Excerpt »
HH: With a newspaper. Yeah.
LA: Delicious.
HH: And then the next place we went to was Morovia, the capital of Liberia. And I'd known some friends there. So Liberia felt like a reprieve. It felt like joy. It felt like a vacation. Morovia can almost feel like a beach town because it's on the ocean. I had sushi every night. I was staying in an incredible hotel where everybody was just so welcoming.
And then we went to Lebanon after that. We went to Beirut and then went all over Lebanon for 10 days. And again, same thing in Beirut, just kindness and open doors and so much food and conversation and joy. I feel very grateful because every place offered a new way of seeing things.
LA: After the break, what these very different food traditions have in common.
You're back with women Who Travel.
Okay, moving on, we've got to talk about the recipes.
HH: Okay.
LA: I think of there's so many commonalities between different recipes or foods around the world. What were some of the kind of recurring things that you found in these recipes that are from all these different places with different stories?
HH: One thing that I saw everywhere is that people's usage of dates.
LA: Oh.
HH: I thought that was really nice. Some people were drinking date tea, some people were making date soup, some people were making date cookies. There's a date cookie recipe in the book. I also loved people's capacity to eat sweet and savory together, which for me, I do because we're Somalis.
LA: Did you walk away from that thinking, "I want to bring some of this back into my own cooking in my own life." Or did it feel like when you come back from vacation and you're like, "I'm going to change everything," and then you get back and it's just immediately everything's the same?
HH: Yeah, I did. I mean, as soon as I was done with the book, I made a lot of stews, which was, I mean, my husband once said to me, he's like, "What is it with you and these stews?"

Transcribed page contents
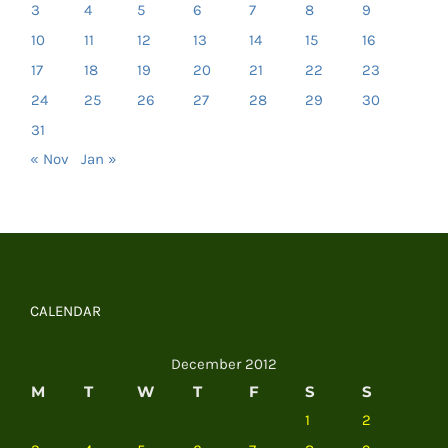
3
4
5
6
7
8
9
10
11
12
13
14
15
16
17
18
19
20
21
22
23
24
25
26
27
28
29
30
31
« Nov
Jan »
CALENDAR
December 2012
M
T
W
T
F
S
S
1
2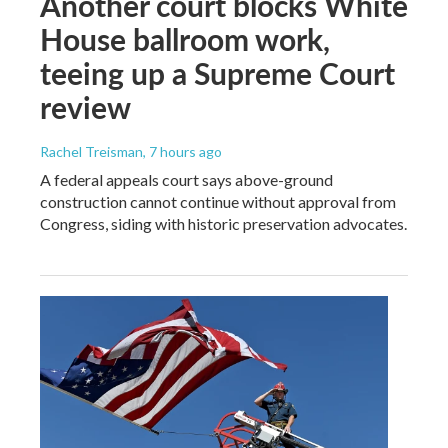
Another court blocks White
House ballroom work,
teeing up a Supreme Court
review
Rachel Treisman
, 7 hours ago
A federal appeals court says above-ground
construction cannot continue without approval from
Congress, siding with historic preservation advocates.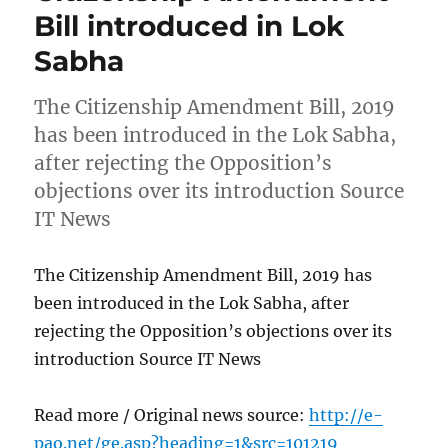
Bill introduced in Lok
Sabha
The Citizenship Amendment Bill, 2019
has been introduced in the Lok Sabha,
after rejecting the Opposition’s
objections over its introduction Source
IT News
The Citizenship Amendment Bill, 2019 has
been introduced in the Lok Sabha, after
rejecting the Opposition’s objections over its
introduction Source IT News
Read more / Original news source:
http://e-
pao.net/ge.asp?heading=1&src=101219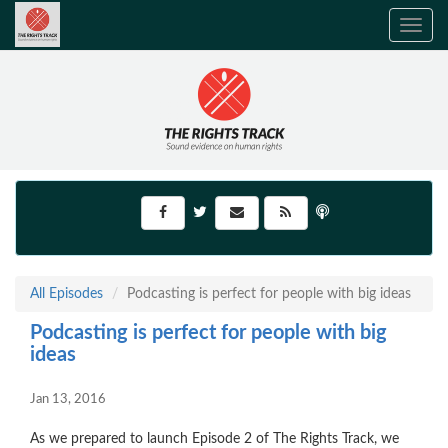
Toggle
navig
All Episodes
Podcasting is perfect for people with big ideas
Podcasting is perfect for people with big
ideas
Jan 13, 2016
As we prepared to launch Episode 2 of The Rights Track, we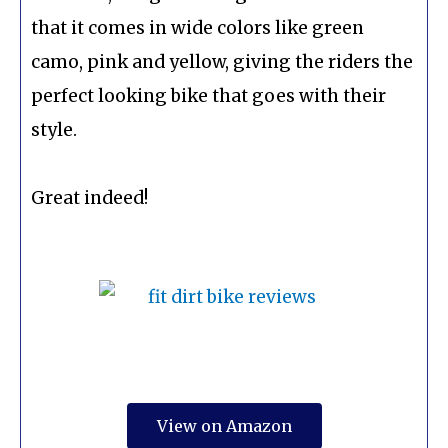
that it comes in wide colors like green
camo, pink and yellow, giving the riders the
perfect looking bike that goes with their
style.
Great indeed!
View on Amazon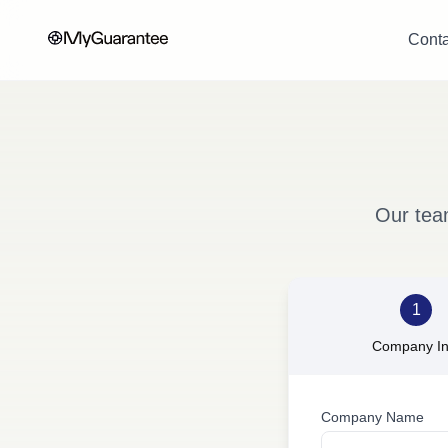
Conta
Our tea
1
Company In
Company Name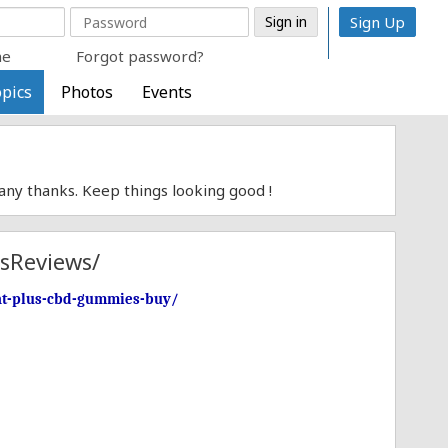
Sign Up
me
Forgot password?
pics
Photos
Events
Many thanks. Keep things looking good !
sReviews/
int-plus-cbd-gummies-buy/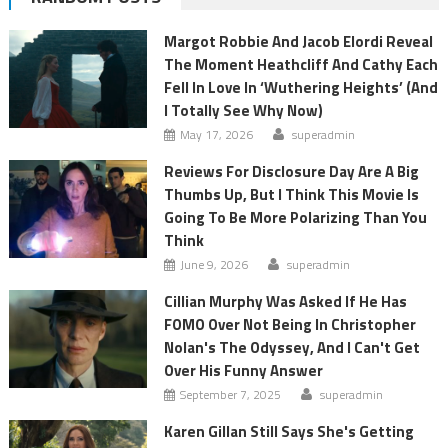
Margot Robbie And Jacob Elordi Reveal
The Moment Heathcliff And Cathy Each
Fell In Love In ‘Wuthering Heights’ (And
I Totally See Why Now)
May 17, 2026
superadmin
Reviews For Disclosure Day Are A Big
Thumbs Up, But I Think This Movie Is
Going To Be More Polarizing Than You
Think
June 9, 2026
superadmin
Cillian Murphy Was Asked If He Has
FOMO Over Not Being In Christopher
Nolan's The Odyssey, And I Can't Get
Over His Funny Answer
September 7, 2025
superadmin
Karen Gillan Still Says She's Getting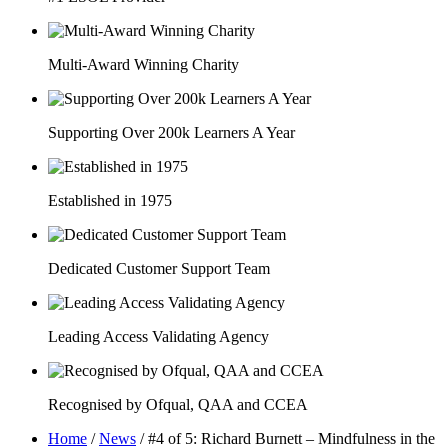
Multi-Award Winning Charity
Supporting Over 200k Learners A Year
Established in 1975
Dedicated Customer Support Team
Leading Access Validating Agency
Recognised by Ofqual, QAA and CCEA
Home
/
News
/
#4 of 5: Richard Burnett – Mindfulness in the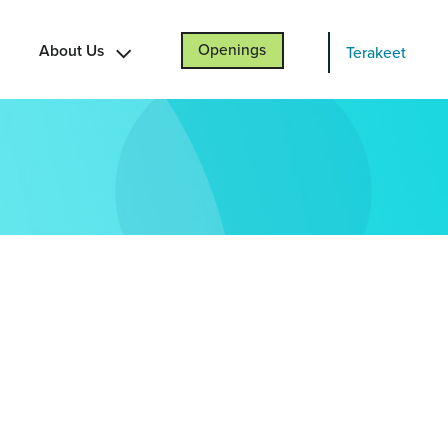
About Us
Openings
Terakeet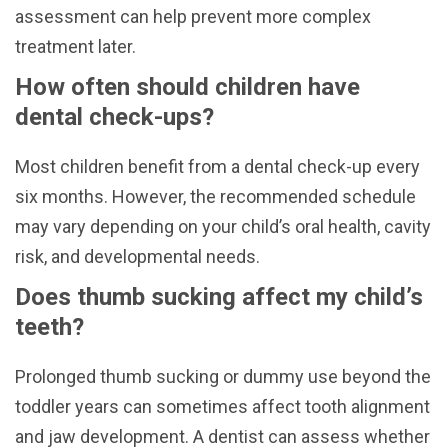
assessment can help prevent more complex
treatment later.
How often should children have
dental check-ups?
Most children benefit from a dental check-up every
six months. However, the recommended schedule
may vary depending on your child’s oral health, cavity
risk, and developmental needs.
Does thumb sucking affect my child’s
teeth?
Prolonged thumb sucking or dummy use beyond the
toddler years can sometimes affect tooth alignment
and jaw development. A dentist can assess whether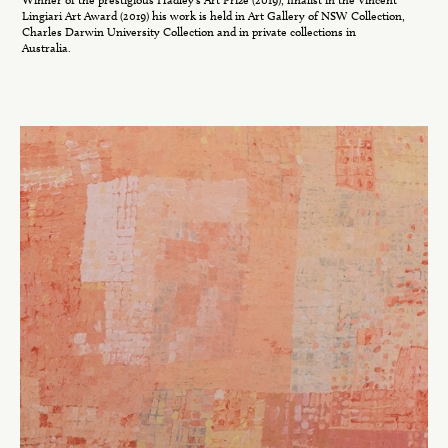
Lingiari Art Award (2019) his work is held in Art Gallery of NSW Collection,
Charles Darwin University Collection and in private collections in
Australia.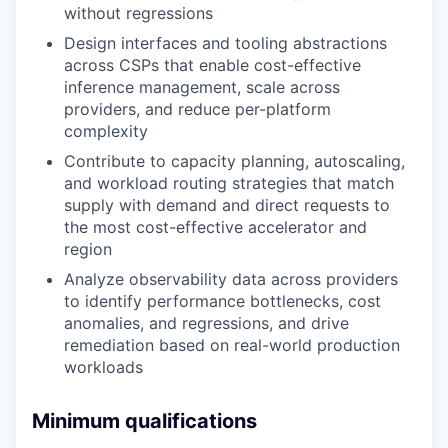
without regressions
Design interfaces and tooling abstractions
across CSPs that enable cost-effective
inference management, scale across
providers, and reduce per-platform
complexity
Contribute to capacity planning, autoscaling,
and workload routing strategies that match
supply with demand and direct requests to
the most cost-effective accelerator and
region
Analyze observability data across providers
to identify performance bottlenecks, cost
anomalies, and regressions, and drive
remediation based on real-world production
workloads
Minimum qualifications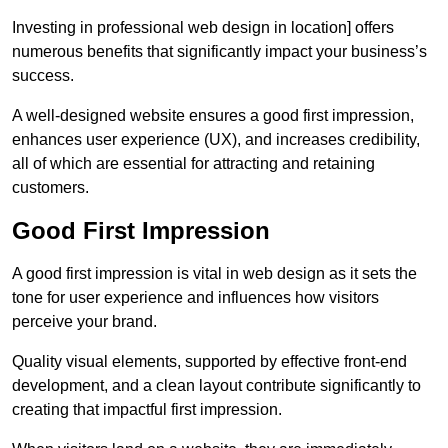
Investing in professional web design in location] offers
numerous benefits that significantly impact your business’s
success.
A well-designed website ensures a good first impression,
enhances user experience (UX), and increases credibility,
all of which are essential for attracting and retaining
customers.
Good First Impression
A good first impression is vital in web design as it sets the
tone for user experience and influences how visitors
perceive your brand.
Quality visual elements, supported by effective front-end
development, and a clean layout contribute significantly to
creating that impactful first impression.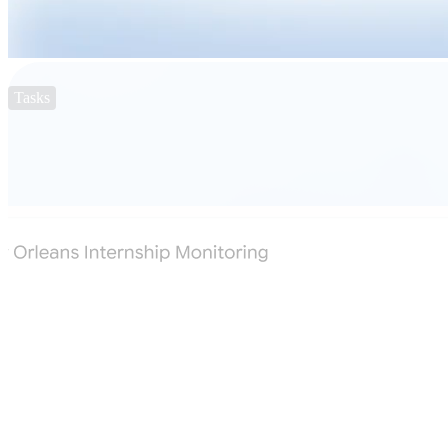
Tasks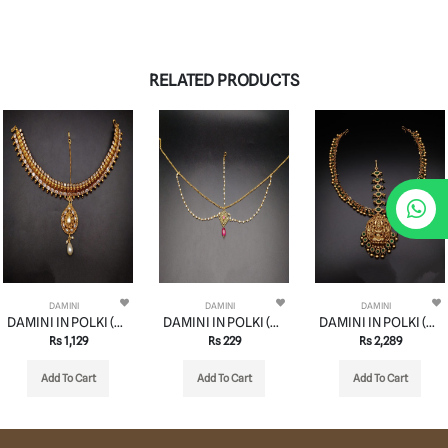
RELATED PRODUCTS
DAMINI
DAMINI
DAMINI
DAMINI IN POLKI (GOLD POLISH) STYLE | DESIGN - 94014
DAMINI IN POLKI (GOLD POLISH) STYLE | DESIGN - 94008
DAMINI IN POLKI (GOLD POLISH) STYLE | DESIGN - 94002
Rs 1,129
Rs 229
Rs 2,289
Add To Cart
Add To Cart
Add To Cart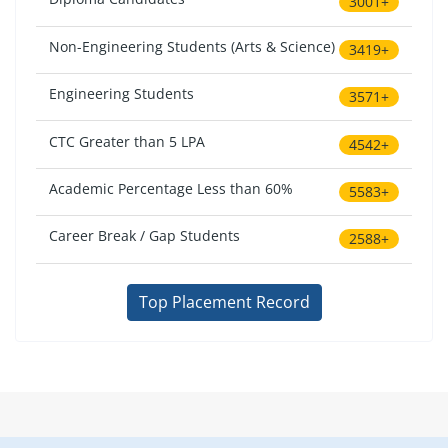
3001+
Non-Engineering Students (Arts & Science)
3419+
Engineering Students
3571+
CTC Greater than 5 LPA
4542+
Academic Percentage Less than 60%
5583+
Career Break / Gap Students
2588+
Top Placement Record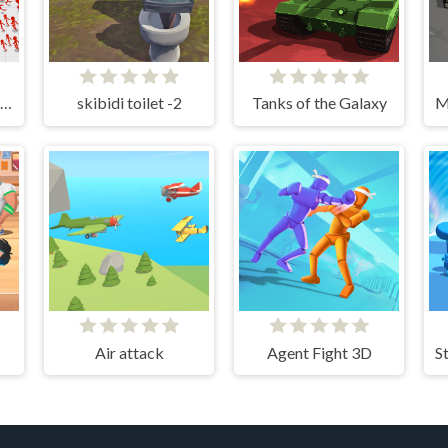
Stickman Battle Ultimate Fight
skibidi toilet -2
Tanks of the Galaxy
Air attack
Agent Fight 3D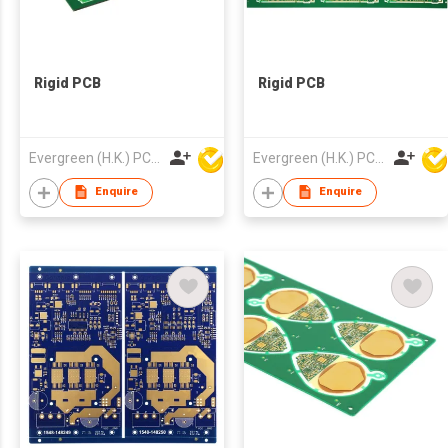
Rigid PCB
Rigid PCB
Evergreen (H.K.) PCB Limited
Evergreen (H.K.) PCB Limited
Enquire
Enquire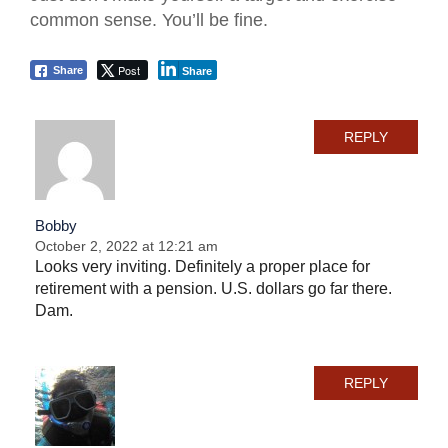
common sense. You’ll be fine.
Post
Share
Share
REPLY
Bobby
October 2, 2022 at 12:21 am
Looks very inviting. Definitely a proper place for
retirement with a pension. U.S. dollars go far there.
Dam.
REPLY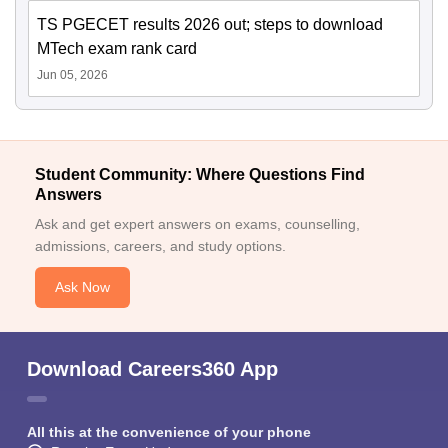
TS PGECET results 2026 out; steps to download
MTech exam rank card
Jun 05, 2026
Student Community: Where Questions Find
Answers
Ask and get expert answers on exams, counselling,
admissions, careers, and study options.
Ask Now
Download Careers360 App
All this at the convenience of your phone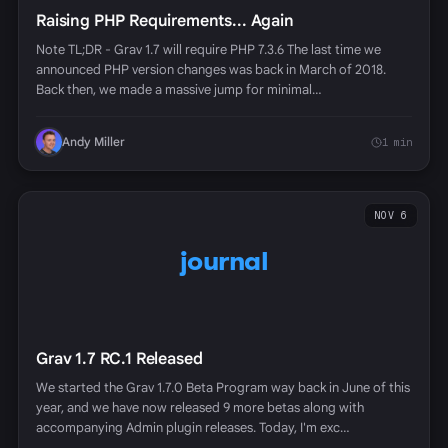
Raising PHP Requirements... Again
Note TL;DR - Grav 1.7 will require PHP 7.3.6 The last time we
announced PHP version changes was back in March of 2018.
Back then, we made a massive jump for minimal…
Andy Miller
1 min
NOV 6
journal
Grav 1.7 RC.1 Released
We started the Grav 1.7.0 Beta Program way back in June of this
year, and we have now released 9 more betas along with
accompanying Admin plugin releases. Today, I'm exc…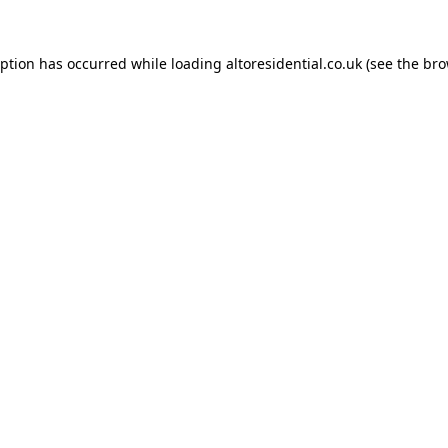
eption has occurred while loading
altoresidential.co.uk
(see the
bro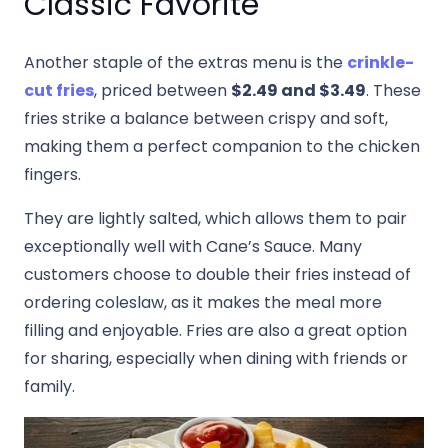
Classic Favorite
Another staple of the extras menu is the
crinkle-
cut fries
, priced between
$2.49 and $3.49
. These
fries strike a balance between crispy and soft,
making them a perfect companion to the chicken
fingers.
They are lightly salted, which allows them to pair
exceptionally well with Cane’s Sauce. Many
customers choose to double their fries instead of
ordering coleslaw, as it makes the meal more
filling and enjoyable. Fries are also a great option
for sharing, especially when dining with friends or
family.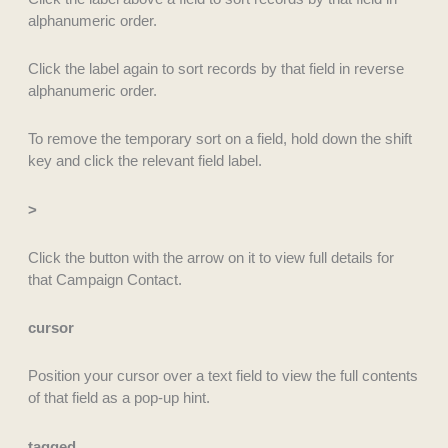
alphanumeric order.
Click the label again to sort records by that field in reverse
alphanumeric order.
To remove the temporary sort on a field, hold down the shift
key and click the relevant field label.
>
Click the button with the arrow on it to view full details for
that Campaign Contact.
cursor
Position your cursor over a text field to view the full contents
of that field as a pop-up hint.
tagged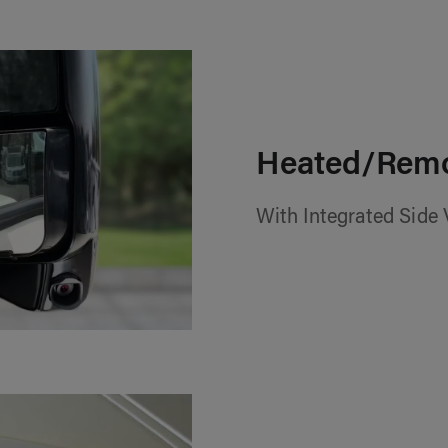
Heated/Remo
With Integrated Side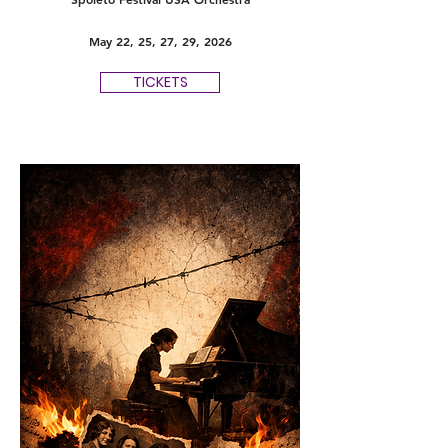
May 22, 25, 27, 29, 2026
TICKETS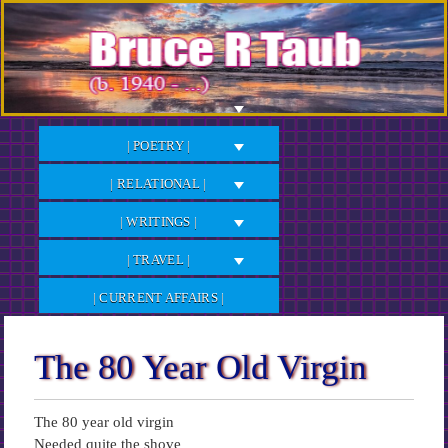
Skip
to
Content
| POETRY |
| RELATIONAL |
| WRITINGS |
| TRAVEL |
| CURRENT AFFAIRS |
The 80 Year Old Virgin
The 80 year old virgin
Needed quite the shove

Task » Pick up the interview about travel and recipes after its final line and keep it going.

Solved exercise »
LA: And you're like, "I'm slowing down."
HH: Yeah. He didn't understand that. God bless his heart. But I did come back and I was cooking a lot slower.
LA: Were there any foods that you tried that you were surprised that they reminded you of Somali food? I think sometimes it's like you can have a cuisine that seems so different to your own, and then you suddenly are like, "That flavor or that method of preparation reminds me of this dish and I would've never have expected it."
HH: Oh, totally. A lot of the food. There's a seven spice in both the Iraq and the Lebanon chapter. That spice is very similar to Hawaij, which is a Somali spice, which is the bedrock of most of our cooking. And so that centered me home often. And then the other thing was is that in a lot of these countries, people have fruit on the side with all their food. And in Somalia, that's something that we do. Fruit is a part of your meal. And so that always made me feel like I was at my mom's table.
LA: You started this book five years ago, but does it feel even more timely than when you started it?
HH: Yeah. I mean, I think just like In Bibi's Kitchen. In Bibi's Kitchen, I started it because I was looking for community and I was looking for those stories. And then it came out in COVID when everybody was at home and thinking about community and how to sustain it and how to make it and how to be better at it. And we're in a different phase now, but we're still trying to answer questions. How do I be a human in the world today? How do I be kinder to more people? How do I talk about USAID if I don't know enough about who USAID serves? And I hope these are questions people are asking themselves. Don't be distracted by the splashy headlines. Pay attention to the details. Who is USAID serving? What diet are people in Somalia eating during drought season, effectively climate refugees very soon?
LA: Well, and I was going to say, what can we learn from that level of resourcefulness?
HH: Yep. Because guess what? We're not immune to it. I hope that this book is a gateway into answering some questions, but I hope it's a pamphlet that allows people to go on a deeper search for themselves.
LA: I'm going to ask you the impossible question, which is if there's one meal that you could take from this book and make over and over again?
HH: Yeah. There's actually, and we both love it at home, and it's so simple. There's this beef and rice and pepper, stuffed pepper recipe in the book that is so delicious and so simple. It's just onions, beef, parsley, and uncooked rice all together. And then you make everything on top of the stove, and then you bake it for a while. You bake it for I think 25 minutes or 28 minutes. And it's so delicious. And I make it all the time and it's so healthy. So that's boring to say, but that's what I would make all the time because it's not time-consuming and I love it.
LA: And my mouth is watering just hearing about it.
HH: Oh, good.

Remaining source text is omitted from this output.